*** SOURCE MATERIAL Section Begins ***
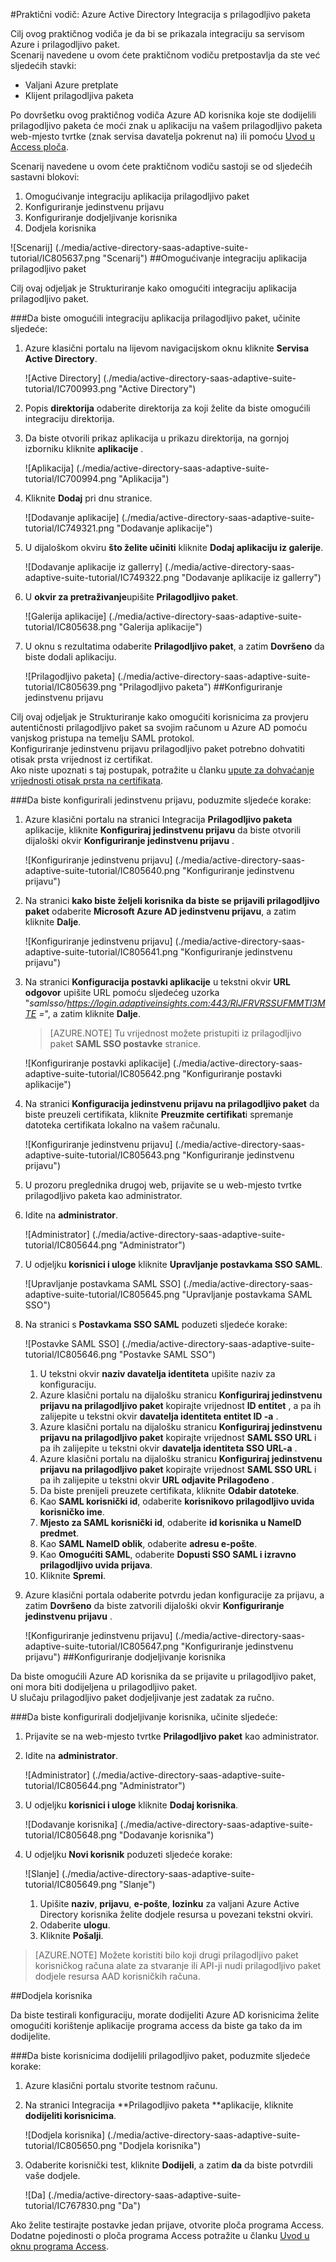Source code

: <properties 
    pageTitle="Praktični vodič: Azure Active Directory Integracija s prilagodljivo paket | Microsoft Azure"
    description="Saznajte kako koristiti prilagodljivo paket s Azure Active Directory da biste omogućili jedinstvenu prijavu, automatiziranog dodjele resursa i više!" 
    services="active-directory" 
    authors="jeevansd"  
    documentationCenter="na" 
    manager="femila"/>
<tags 
    ms.service="active-directory" 
    ms.devlang="na" 
    ms.topic="article" 
    ms.tgt_pltfrm="na" 
    ms.workload="identity" 
    ms.date="09/29/2016" 
    ms.author="jeedes" />

#<a name="tutorial-azure-active-directory-integration-with-adaptive-suite"></a>Praktični vodič: Azure Active Directory Integracija s prilagodljivo paketa

Cilj ovog praktičnog vodiča je da bi se prikazala integraciju sa servisom Azure i prilagodljivo paket.  
Scenarij navedene u ovom ćete praktičnom vodiču pretpostavlja da ste već sljedećih stavki:

-   Valjani Azure pretplate
-   Klijent prilagodljiva paketa

Po dovršetku ovog praktičnog vodiča Azure AD korisnika koje ste dodijelili prilagodljivo paketa će moći znak u aplikaciju na vašem prilagodljivo paketa web-mjesto tvrtke (znak servisa davatelja pokrenut na) ili pomoću [Uvod u Access ploča](active-directory-saas-access-panel-introduction.md).

Scenarij navedene u ovom ćete praktičnom vodiču sastoji se od sljedećih sastavni blokovi:

1.  Omogućivanje integraciju aplikacija prilagodljivo paket
2.  Konfiguriranje jedinstvenu prijavu
3.  Konfiguriranje dodjeljivanje korisnika
4.  Dodjela korisnika

![Scenarij] (./media/active-directory-saas-adaptive-suite-tutorial/IC805637.png "Scenarij")
##<a name="enabling-the-application-integration-for-adaptive-suite"></a>Omogućivanje integraciju aplikacija prilagodljivo paket

Cilj ovaj odjeljak je Strukturiranje kako omogućiti integraciju aplikacija prilagodljivo paket.

###<a name="to-enable-the-application-integration-for-adaptive-suite-perform-the-following-steps"></a>Da biste omogućili integraciju aplikacija prilagodljivo paket, učinite sljedeće:

1.  Azure klasični portalu na lijevom navigacijskom oknu kliknite **Servisa Active Directory**.

    ![Active Directory] (./media/active-directory-saas-adaptive-suite-tutorial/IC700993.png "Active Directory")

2.  Popis **direktorija** odaberite direktorija za koji želite da biste omogućili integraciju direktorija.

3.  Da biste otvorili prikaz aplikacija u prikazu direktorija, na gornjoj izborniku kliknite **aplikacije** .

    ![Aplikacija] (./media/active-directory-saas-adaptive-suite-tutorial/IC700994.png "Aplikacija")

4.  Kliknite **Dodaj** pri dnu stranice.

    ![Dodavanje aplikacije] (./media/active-directory-saas-adaptive-suite-tutorial/IC749321.png "Dodavanje aplikacije")

5.  U dijaloškom okviru **što želite učiniti** kliknite **Dodaj aplikaciju iz galerije**.

    ![Dodavanje aplikacije iz gallerry] (./media/active-directory-saas-adaptive-suite-tutorial/IC749322.png "Dodavanje aplikacije iz gallerry")

6.  U **okvir za pretraživanje**upišite **Prilagodljivo paket**.

    ![Galerija aplikacije] (./media/active-directory-saas-adaptive-suite-tutorial/IC805638.png "Galerija aplikacije")

7.  U oknu s rezultatima odaberite **Prilagodljivo paket**, a zatim **Dovršeno** da biste dodali aplikaciju.

    ![Prilagodljivo paketa] (./media/active-directory-saas-adaptive-suite-tutorial/IC805639.png "Prilagodljivo paketa")
##<a name="configuring-single-sign-on"></a>Konfiguriranje jedinstvenu prijavu

Cilj ovaj odjeljak je Strukturiranje kako omogućiti korisnicima za provjeru autentičnosti prilagodljivo paket sa svojim računom u Azure AD pomoću vanjskog pristupa na temelju SAML protokol.  
Konfiguriranje jedinstvenu prijavu prilagodljivo paket potrebno dohvatiti otisak prsta vrijednost iz certifikat.  
Ako niste upoznati s taj postupak, potražite u članku [upute za dohvaćanje vrijednosti otisak prsta na certifikata](http://youtu.be/YKQF266SAxI).

###<a name="to-configure-single-sign-on-perform-the-following-steps"></a>Da biste konfigurirali jedinstvenu prijavu, poduzmite sljedeće korake:

1.  Azure klasični portalu na stranici Integracija **Prilagodljivo paketa** aplikacije, kliknite **Konfiguriraj jedinstvenu prijavu** da biste otvorili dijaloški okvir **Konfiguriranje jedinstvenu prijavu** .

    ![Konfiguriranje jedinstvenu prijavu] (./media/active-directory-saas-adaptive-suite-tutorial/IC805640.png "Konfiguriranje jedinstvenu prijavu")

2.  Na stranici **kako biste željeli korisnika da biste se prijavili prilagodljivo paket** odaberite **Microsoft Azure AD jedinstvenu prijavu**, a zatim kliknite **Dalje**.

    ![Konfiguriranje jedinstvenu prijavu] (./media/active-directory-saas-adaptive-suite-tutorial/IC805641.png "Konfiguriranje jedinstvenu prijavu")

3.  Na stranici **Konfiguracija postavki aplikacije** u tekstni okvir **URL odgovor** upišite URL pomoću sljedećeg uzorka "*samlsso/https://login.adaptiveinsights.com:443/RlJFRVRSSUFMMTI3MTE =*", a zatim kliknite **Dalje**.

    >[AZURE.NOTE] Tu vrijednost možete pristupiti iz prilagodljivo paket **SAML SSO postavke** stranice.

    ![Konfiguriranje postavki aplikacije] (./media/active-directory-saas-adaptive-suite-tutorial/IC805642.png "Konfiguriranje postavki aplikacije")

4.  Na stranici **Konfiguracija jedinstvenu prijavu na prilagodljivo paket** da biste preuzeli certifikata, kliknite **Preuzmite certifikat**i spremanje datoteka certifikata lokalno na vašem računalu.

    ![Konfiguriranje jedinstvenu prijavu] (./media/active-directory-saas-adaptive-suite-tutorial/IC805643.png "Konfiguriranje jedinstvenu prijavu")

5.  U prozoru preglednika drugoj web, prijavite se u web-mjesto tvrtke prilagodljivo paketa kao administrator.

6.  Idite na **administrator**.

    ![Administrator] (./media/active-directory-saas-adaptive-suite-tutorial/IC805644.png "Administrator")

7.  U odjeljku **korisnici i uloge** kliknite **Upravljanje postavkama SSO SAML**.

    ![Upravljanje postavkama SAML SSO] (./media/active-directory-saas-adaptive-suite-tutorial/IC805645.png "Upravljanje postavkama SAML SSO")

8.  Na stranici s **Postavkama SSO SAML** poduzeti sljedeće korake:

    ![Postavke SAML SSO] (./media/active-directory-saas-adaptive-suite-tutorial/IC805646.png "Postavke SAML SSO")

    1.  U tekstni okvir **naziv davatelja identiteta** upišite naziv za konfiguraciju.
    2.  Azure klasični portalu na dijalošku stranicu **Konfiguriraj jedinstvenu prijavu na prilagodljivo paket** kopirajte vrijednost **ID entitet** , a pa ih zalijepite u tekstni okvir **davatelja identiteta entitet ID -a** .
    3.  Azure klasični portalu na dijalošku stranicu **Konfiguriraj jedinstvenu prijavu na prilagodljivo paket** kopirajte vrijednost **SAML SSO URL** i pa ih zalijepite u tekstni okvir **davatelja identiteta SSO URL-a** .
    4.  Azure klasični portalu na dijalošku stranicu **Konfiguriraj jedinstvenu prijavu na prilagodljivo paket** kopirajte vrijednost **SAML SSO URL** i pa ih zalijepite u tekstni okvir **URL odjavite Prilagođeno** .
    5.  Da biste prenijeli preuzete certifikata, kliknite **Odabir datoteke**.
    6.  Kao **SAML korisnički id**, odaberite **korisnikovo prilagodljivo uvida korisničko ime**.
    7.  **Mjesto za SAML korisnički id**, odaberite **id korisnika u NameID predmet**.
    8.  Kao **SAML NameID oblik**, odaberite **adresu e-pošte**.
    9.  Kao **Omogućiti SAML**, odaberite **Dopusti SSO SAML i izravno prilagodljivo uvida prijava**.
    10. Kliknite **Spremi**.

9.  Azure klasični portala odaberite potvrdu jedan konfiguracije za prijavu, a zatim **Dovršeno** da biste zatvorili dijaloški okvir **Konfiguriranje jedinstvenu prijavu** .

    ![Konfiguriranje jedinstvenu prijavu] (./media/active-directory-saas-adaptive-suite-tutorial/IC805647.png "Konfiguriranje jedinstvenu prijavu")
##<a name="configuring-user-provisioning"></a>Konfiguriranje dodjeljivanje korisnika

Da biste omogućili Azure AD korisnika da se prijavite u prilagodljivo paket, oni mora biti dodijeljena u prilagodljivo paket.  
U slučaju prilagodljivo paket dodjeljivanje jest zadatak za ručno.

###<a name="to-configure-user-provisioning-perform-the-following-steps"></a>Da biste konfigurirali dodjeljivanje korisnika, učinite sljedeće:

1.  Prijavite se na web-mjesto tvrtke **Prilagodljivo paket** kao administrator.

2.  Idite na **administrator**.

    ![Administrator] (./media/active-directory-saas-adaptive-suite-tutorial/IC805644.png "Administrator")

3.  U odjeljku **korisnici i uloge** kliknite **Dodaj korisnika**.

    ![Dodavanje korisnika] (./media/active-directory-saas-adaptive-suite-tutorial/IC805648.png "Dodavanje korisnika")

4.  U odjeljku **Novi korisnik** poduzeti sljedeće korake:

    ![Slanje] (./media/active-directory-saas-adaptive-suite-tutorial/IC805649.png "Slanje")

    1.  Upišite **naziv**, **prijavu**, **e-pošte**, **lozinku** za valjani Azure Active Directory korisnika želite dodjele resursa u povezani tekstni okviri.
    2.  Odaberite **ulogu**.
    3.  Kliknite **Pošalji**.

>[AZURE.NOTE] Možete koristiti bilo koji drugi prilagodljivo paket korisničkog računa alate za stvaranje ili API-ji nudi prilagodljivo paket dodjele resursa AAD korisničkih računa.

##<a name="assigning-users"></a>Dodjela korisnika

Da biste testirali konfiguraciju, morate dodijeliti Azure AD korisnicima želite omogućiti korištenje aplikacije programa access da biste ga tako da im dodijelite.

###<a name="to-assign-users-to-adaptive-suite-perform-the-following-steps"></a>Da biste korisnicima dodijelili prilagodljivo paket, poduzmite sljedeće korake:

1.  Azure klasični portalu stvorite testnom računu.

2.  Na stranici Integracija **Prilagodljivo paketa **aplikacije, kliknite **dodijeliti korisnicima**.

    ![Dodjela korisnika] (./media/active-directory-saas-adaptive-suite-tutorial/IC805650.png "Dodjela korisnika")

3.  Odaberite korisnički test, kliknite **Dodijeli**, a zatim **da** da biste potvrdili vaše dodjele.

    ![Da] (./media/active-directory-saas-adaptive-suite-tutorial/IC767830.png "Da")

Ako želite testirajte postavke jedan prijave, otvorite ploča programa Access. Dodatne pojedinosti o ploča programa Access potražite u članku [Uvod u oknu programa Access](active-directory-saas-access-panel-introduction.md).
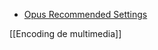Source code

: -   [Opus Recommended Settings](https://wiki.xiph.org/index.php?title=Opus_Recommended_Settings)

[[Encoding de multimedia]]
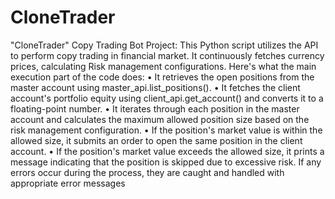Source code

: # CloneTrader
"CloneTrader" Copy Trading Bot Project: This Python script utilizes the API to perform copy trading in financial market. It continuously fetches currency prices, calculating Risk management configurations. 
Here's what the main execution part of the code does:
•	It retrieves the open positions from the master account using master_api.list_positions().
•	It fetches the client account's portfolio equity using client_api.get_account() and converts it to a floating-point number.
•	It iterates through each position in the master account and calculates the maximum allowed position size based on the risk management configuration.
•	If the position's market value is within the allowed size, it submits an order to open the same position in the client account.
•	If the position's market value exceeds the allowed size, it prints a message indicating that the position is skipped due to excessive risk.
If any errors occur during the process, they are caught and handled with appropriate error messages

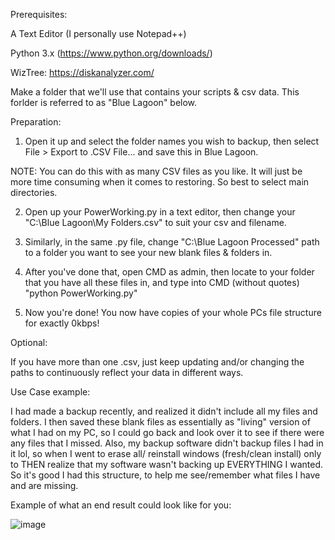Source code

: Prerequisites:

A Text Editor (I personally use Notepad++)

Python 3.x (https://www.python.org/downloads/)

WizTree: https://diskanalyzer.com/

Make a folder that we'll use that contains your scripts & csv data. This forlder is referred to as "Blue Lagoon" below.


Preparation:

1. Open it up and select the folder names you wish to backup, then select File > Export to .CSV File... and save this in Blue Lagoon.

NOTE: You can do this with as many CSV files as you like. It will just be more time consuming when it comes to restoring. So best to select main directories.

2. Open up your PowerWorking.py in a text editor, then change your "C:\Blue Lagoon\My Folders.csv" to suit your csv and filename.

3. Similarly, in the same .py file, change "C:\Blue Lagoon Processed" path to a folder you want to see your new blank files & folders in.

4. After you've done that, open CMD as admin, then locate to your folder that you have all these files in, and type into CMD (without quotes) "python PowerWorking.py"

5. Now you're done! You now have copies of your whole PCs file structure for exactly 0kbps!

Optional:

If you have more than one .csv, just keep updating and/or changing the paths to continuously reflect your data in different ways.

Use Case example:

I had made a backup recently, and realized it didn't include all my files and folders. I then saved these blank files as essentially as "living" version of what I had on my PC,
so I could go back and look over it to see if there were any files that I missed. Also, my backup software didn't backup files I had in it lol, so when I went to erase all/
reinstall windows (fresh/clean install) only to THEN realize that my software wasn't backing up EVERYTHING I wanted. So it's good I had this structure, to help me see/remember
what files I have and are missing.

Example of what an end result could look like for you:

![image](https://github.com/user-attachments/assets/1d409de6-ff7a-43d4-9271-5bf3cbdde7e8)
*** SOURCE MATERIAL Section Ends ***
> TASK DESCRIPTION
Copy nothing but the lines from the top of the data down to the line containing "prilagodljivo paket |", and leave the pictures out.

> SOLUTION TO THE PROBLEM
Source code

: <properties 
    pageTitle="Praktični vodič: Azure Active Directory Integracija s prilagodljivo paket | Microsoft Azure"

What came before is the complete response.